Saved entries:

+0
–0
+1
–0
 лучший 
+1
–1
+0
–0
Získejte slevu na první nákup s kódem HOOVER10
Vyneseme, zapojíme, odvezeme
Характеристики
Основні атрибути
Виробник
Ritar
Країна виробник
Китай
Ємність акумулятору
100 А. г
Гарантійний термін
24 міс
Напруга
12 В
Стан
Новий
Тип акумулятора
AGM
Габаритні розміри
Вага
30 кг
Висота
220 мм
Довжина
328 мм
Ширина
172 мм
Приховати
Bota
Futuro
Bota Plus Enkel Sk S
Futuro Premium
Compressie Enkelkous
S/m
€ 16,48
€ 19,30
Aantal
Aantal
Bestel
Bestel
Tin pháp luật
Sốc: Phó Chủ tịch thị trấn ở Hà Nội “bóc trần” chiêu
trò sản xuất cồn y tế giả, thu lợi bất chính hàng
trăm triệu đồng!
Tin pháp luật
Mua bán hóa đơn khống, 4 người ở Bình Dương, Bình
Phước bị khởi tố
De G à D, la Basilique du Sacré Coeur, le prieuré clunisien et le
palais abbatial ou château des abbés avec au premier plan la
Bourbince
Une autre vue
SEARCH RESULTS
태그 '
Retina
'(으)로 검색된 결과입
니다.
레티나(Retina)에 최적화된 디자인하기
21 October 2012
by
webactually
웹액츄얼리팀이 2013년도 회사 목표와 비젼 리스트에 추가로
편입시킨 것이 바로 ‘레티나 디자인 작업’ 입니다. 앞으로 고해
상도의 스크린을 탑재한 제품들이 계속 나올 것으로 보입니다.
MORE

**Your objective**
Reproduce every one of the rows above line for line, with no change to any character.

**Final answer**
+0
–0
+1
–0
 лучший 
+1
–1
+0
–0
Získejte slevu na první nákup s kódem HOOVER10
Vyneseme, zapojíme, odvezeme
Характеристики
Основні атрибути
Виробник
Ritar
Країна виробник
Китай
Ємність акумулятору
100 А. г
Гарантійний термін
24 міс
Напруга
12 В
Стан
Новий
Тип акумулятора
AGM
Габаритні розміри
Вага
30 кг
Висота
220 мм
Довжина
328 мм
Ширина
172 мм
Приховати
Bota
Futuro
Bota Plus Enkel Sk S
Futuro Premium
Compressie Enkelkous
S/m
€ 16,48
€ 19,30
Aantal
Aantal
Bestel
Bestel
Tin pháp luật
Sốc: Phó Chủ tịch thị trấn ở Hà Nội “bóc trần” chiêu
trò sản xuất cồn y tế giả, thu lợi bất chính hàng
trăm triệu đồng!
Tin pháp luật
Mua bán hóa đơn khống, 4 người ở Bình Dương, Bình
Phước bị khởi tố
De G à D, la Basilique du Sacré Coeur, le prieuré clunisien et le
palais abbatial ou château des abbés avec au premier plan la
Bourbince
Une autre vue
SEARCH RESULTS
태그 '
Retina
'(으)로 검색된 결과입
니다.
레티나(Retina)에 최적화된 디자인하기
21 October 2012
by
webactually
웹액츄얼리팀이 2013년도 회사 목표와 비젼 리스트에 추가로
편입시킨 것이 바로 ‘레티나 디자인 작업’ 입니다. 앞으로 고해
상도의 스크린을 탑재한 제품들이 계속 나올 것으로 보입니다.
MORE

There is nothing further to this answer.